One of the boy’s uncles, who lives nearby and saw what had happened, rushed out into the street and, together with his son, and carried Muhammad to the uncle’s car. A video shows the uncle bundling his nephew, who seems to be lifeless, into the car. This week the uncle – he is afraid to have his name published – related that he found a pulse in the child’s neck, albeit weak. He wanted to evacuate the boy to the government hospital in Yatta as fast as possible, but saw the same two jeeps he’d seen in al-Rihiya driving slowly in front of him. He was afraid the soldiers would delay him and might also abduct Muhammad, so he chose a bypass road that doubled the time of the trip: 30 minutes instead of 15.
Another cousin, Aiham, 19, told us that he saw the moment at which Muhammad was hit, from the roof of his house. He related that the soldiers raised their arms in what looked to him like a gesture of triumph or joy. Other eyewitnesses confirmed this to Manal al-Jabari, the Hebron-area field researcher for B’Tselem – The Israeli Information Center for Human Rights in the Occupied Territories. They also told her that the security camera installed on a street that overlooks the site of the shooting had been removed sometime later by soldiers.
When the uncle arrived at Abu Hasan Qassem Hospital in Yatta, he thought his nephew’s heart had stopped beating. The physicians tried to resuscitate Muhammad and rushed him to the operating room, but it was too late. That evening, a Shin Bet security service agent called the uncle to warn him and his family against organizing demonstrations during the funeral.
After Muhammad was shot, his father’s brother called Bahjat to say his son had been wounded; when he looked at the village’s WhatsApp group he realized that the boy was in critical condition. He remembers going into a state of shock. Residents of the Palestinian town of Idna volunteered to drive him home. At the end of the excruciatingly journey he arrived at the hospital at 8:30 P.M.

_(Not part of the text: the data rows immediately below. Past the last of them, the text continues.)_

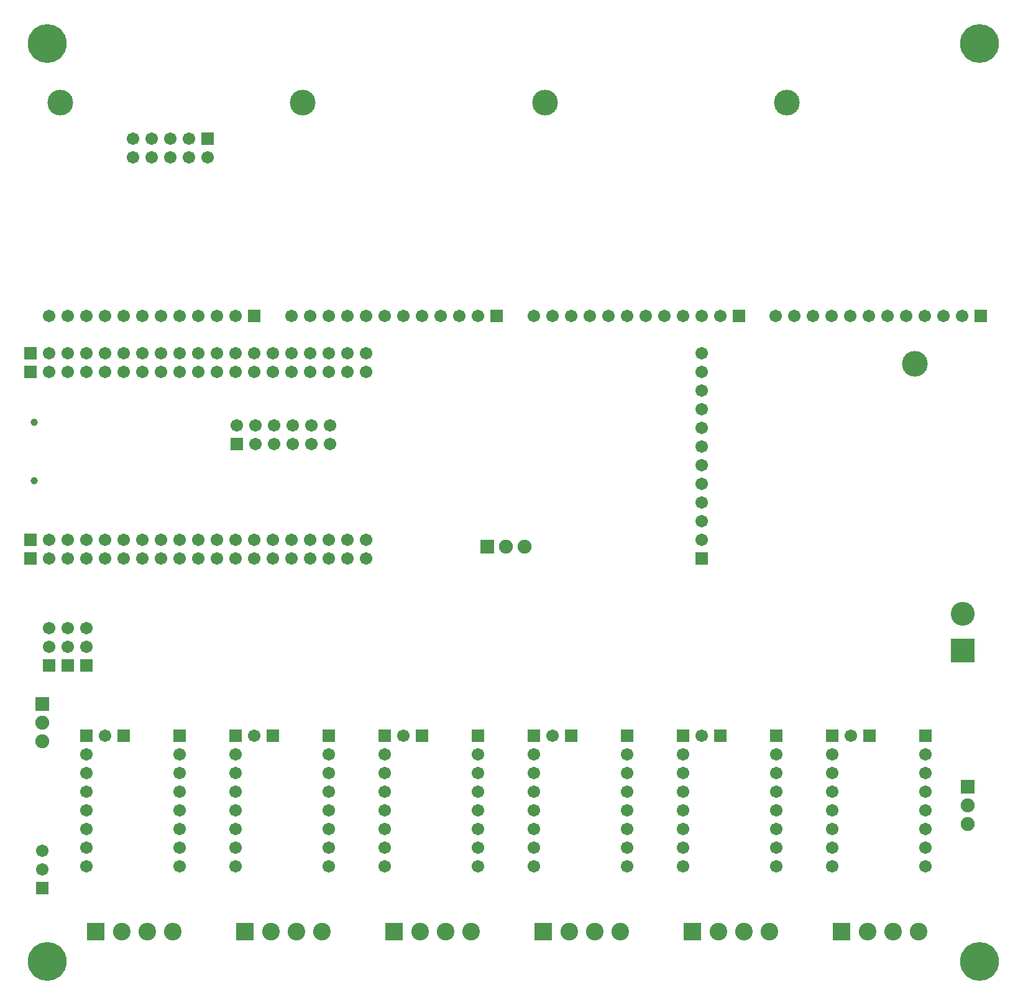
<source format=gbr>
G04 DipTrace 4.0.0.2*
G04 BottomMask.gbr*
%MOIN*%
G04 #@! TF.FileFunction,Soldermask,Bot*
G04 #@! TF.Part,Single*
%ADD56C,0.137795*%
%ADD57C,0.03937*%
%ADD77C,0.094614*%
%ADD79R,0.094614X0.094614*%
%ADD81C,0.128*%
%ADD83R,0.128X0.128*%
%ADD95C,0.208*%
%ADD99C,0.074929*%
%ADD101R,0.074929X0.074929*%
%ADD103C,0.067055*%
%ADD105R,0.067055X0.067055*%
%FSLAX26Y26*%
G04*
G70*
G90*
G75*
G01*
G04 BotMask*
%LPD*%
D105*
X443700Y3793700D3*
D103*
X543700D3*
X643700D3*
X743700D3*
X843700D3*
X943700D3*
X1043700D3*
X1143700D3*
X1243700D3*
X1343700D3*
X1443700D3*
X1543700D3*
X1643700D3*
X1743700D3*
X1843700D3*
X1943700D3*
X2043700D3*
X2143700D3*
X2243700D3*
D105*
X443700Y3693700D3*
D103*
X543700D3*
X643700D3*
X743700D3*
X843700D3*
X943700D3*
X1043700D3*
X1143700D3*
X1243700D3*
X1343700D3*
X1443700D3*
X1543700D3*
X1643700D3*
X1743700D3*
X1843700D3*
X1943700D3*
X2043700D3*
X2143700D3*
X2243700D3*
D101*
X5468700Y1468700D3*
D99*
Y1368700D3*
Y1268700D3*
D101*
X506200Y1912449D3*
D99*
Y1812449D3*
Y1712449D3*
D105*
X443700Y2693700D3*
D103*
X543700D3*
X643700D3*
X743700D3*
X843700D3*
X943700D3*
X1043700D3*
X1143700D3*
X1243700D3*
X1343700D3*
X1443700D3*
X1543700D3*
X1643700D3*
X1743700D3*
X1843700D3*
X1943700D3*
X2043700D3*
X2143700D3*
X2243700D3*
D101*
X2893700Y2756200D3*
D99*
X2993700D3*
X3093700D3*
D105*
X443700Y2793700D3*
D103*
X543700D3*
X643700D3*
X743700D3*
X843700D3*
X943700D3*
X1043700D3*
X1143700D3*
X1243700D3*
X1343700D3*
X1443700D3*
X1543700D3*
X1643700D3*
X1743700D3*
X1843700D3*
X1943700D3*
X2043700D3*
X2143700D3*
X2243700D3*
D105*
X1551180Y3306298D3*
D103*
Y3406298D3*
X1651180Y3306298D3*
Y3406298D3*
X1751180Y3306298D3*
Y3406298D3*
X1851180Y3306298D3*
Y3406298D3*
X1951180Y3306298D3*
Y3406298D3*
X2051180Y3306298D3*
Y3406298D3*
D105*
X743700Y1743700D3*
D103*
Y1643700D3*
Y1543700D3*
Y1443700D3*
Y1343700D3*
Y1243700D3*
Y1143700D3*
Y1043700D3*
D105*
X1543700Y1743700D3*
D103*
Y1643700D3*
Y1543700D3*
Y1443700D3*
Y1343700D3*
Y1243700D3*
Y1143700D3*
Y1043700D3*
D105*
X2343700Y1743700D3*
D103*
Y1643700D3*
Y1543700D3*
Y1443700D3*
Y1343700D3*
Y1243700D3*
Y1143700D3*
Y1043700D3*
D105*
X3143700Y1743700D3*
D103*
Y1643700D3*
Y1543700D3*
Y1443700D3*
Y1343700D3*
Y1243700D3*
Y1143700D3*
Y1043700D3*
D105*
X3943700Y1743700D3*
D103*
Y1643700D3*
Y1543700D3*
Y1443700D3*
Y1343700D3*
Y1243700D3*
Y1143700D3*
Y1043700D3*
D105*
X4743700Y1743700D3*
D103*
Y1643700D3*
Y1543700D3*
Y1443700D3*
Y1343700D3*
Y1243700D3*
Y1143700D3*
Y1043700D3*
D105*
X943700Y1743700D3*
D103*
X843700D3*
D105*
X1743700D3*
D103*
X1643700D3*
D105*
X2543700D3*
D103*
X2443700D3*
D105*
X3343700D3*
D103*
X3243700D3*
D105*
X4143700D3*
D103*
X4043700D3*
D105*
X4943700D3*
D103*
X4843700D3*
D105*
X1243700D3*
D103*
Y1643700D3*
Y1543700D3*
Y1443700D3*
Y1343700D3*
Y1243700D3*
Y1143700D3*
Y1043700D3*
D105*
X2043700Y1743700D3*
D103*
Y1643700D3*
Y1543700D3*
Y1443700D3*
Y1343700D3*
Y1243700D3*
Y1143700D3*
Y1043700D3*
D105*
X2843700Y1743700D3*
D103*
Y1643700D3*
Y1543700D3*
Y1443700D3*
Y1343700D3*
Y1243700D3*
Y1143700D3*
Y1043700D3*
D105*
X3643700Y1743700D3*
D103*
Y1643700D3*
Y1543700D3*
Y1443700D3*
Y1343700D3*
Y1243700D3*
Y1143700D3*
Y1043700D3*
D105*
X4443700Y1743700D3*
D103*
Y1643700D3*
Y1543700D3*
Y1443700D3*
Y1343700D3*
Y1243700D3*
Y1143700D3*
Y1043700D3*
D105*
X5243700Y1743700D3*
D103*
Y1643700D3*
Y1543700D3*
Y1443700D3*
Y1343700D3*
Y1243700D3*
Y1143700D3*
Y1043700D3*
D105*
X1393700Y4943700D3*
D103*
Y4843700D3*
X1293700Y4943700D3*
Y4843700D3*
X1193700Y4943700D3*
Y4843700D3*
X1093700Y4943700D3*
Y4843700D3*
X993700Y4943700D3*
Y4843700D3*
D105*
X743700Y2118700D3*
D103*
Y2218700D3*
Y2318700D3*
D105*
X643700Y2118700D3*
D103*
Y2218700D3*
Y2318700D3*
D105*
X543700Y2118700D3*
D103*
Y2218700D3*
Y2318700D3*
D105*
X506202Y924949D3*
D103*
X506200Y1024949D3*
X506198Y1124949D3*
D95*
X5531495Y531495D3*
Y5452755D3*
X531495D3*
Y531495D3*
D105*
X1643705Y3993700D3*
D103*
X1543705D3*
X1443705D3*
X1343705D3*
X1243705D3*
X1143705D3*
X1043705D3*
X943705D3*
X843714D3*
X743714D3*
X643714D3*
X543714D3*
D56*
X601574Y5135432D3*
D105*
X2943705Y3993700D3*
D103*
X2843705D3*
X2743705D3*
X2643705D3*
X2543705D3*
X2443705D3*
X2343705D3*
X2243705D3*
X2143714D3*
X2043714D3*
X1943714D3*
X1843714D3*
D56*
X1901574Y5135432D3*
D105*
X4243705Y3993700D3*
D103*
X4143705D3*
X4043705D3*
X3943705D3*
X3843705D3*
X3743705D3*
X3643705D3*
X3543705D3*
X3443714D3*
X3343714D3*
X3243714D3*
X3143714D3*
D56*
X3201574Y5135432D3*
D105*
X5540106Y3993700D3*
D103*
X5440106D3*
X5340106D3*
X5240106D3*
X5140106D3*
X5040106D3*
X4940106D3*
X4840106D3*
X4740115D3*
X4640115D3*
X4540115D3*
X4440115D3*
D56*
X4497974Y5135432D3*
D105*
X4043700Y2693708D3*
D103*
Y2793708D3*
Y2893708D3*
Y2993708D3*
Y3093708D3*
Y3193708D3*
Y3293708D3*
Y3393708D3*
Y3493699D3*
Y3593699D3*
Y3693699D3*
Y3793699D3*
D56*
X5185432Y3735839D3*
D57*
X462598Y3422834D3*
Y3107873D3*
D83*
X5443699Y2199949D3*
D81*
Y2396800D3*
D79*
X793700Y693700D3*
D77*
X931495D3*
X1069291D3*
X1207086D3*
D79*
X1593700D3*
D77*
X1731495D3*
X1869291D3*
X2007086D3*
D79*
X2393700D3*
D77*
X2531495D3*
X2669291D3*
X2807086D3*
D79*
X3193700D3*
D77*
X3331495D3*
X3469291D3*
X3607086D3*
D79*
X3993700D3*
D77*
X4131495D3*
X4269291D3*
X4407086D3*
D79*
X4793700D3*
D77*
X4931495D3*
X5069291D3*
X5207086D3*
M02*

</source>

Alia was shopping in Yatta with her father when the events transpired, and when he got a phone call, she had a fearful feeling. When her father put the phone in his pocket, her anxiety grew. A relative was asking, “What’s happening in your neighborhood. Has someone been wounded?” Switching to her own phone, she saw the video of her dying son being placed in his uncle’s car.
The medical team at the hospital wouldn’t let Alia and her father into Muhammad’s room and tried to calm her down, saying that he had suffered a light wound. When they asked the family for blood donations, she thought there was still hope. It was only after some time that the physicians informed her that the bullet had ruptured major blood vessels and that her Muhammad was dead. He had once told his mother that he wanted to be a cardiologist when he grew up.
He was buried the same night in the village cemetery.
Now Alia is weeping, in her son’s bedroom; her teenage son Wajdi is mournful. All she wants now is for the soldier who shot and killed her son to be given the punishment he deserves. Her children aren’t sleeping anymore in their beds, next to Muhammad’s. They’re afraid.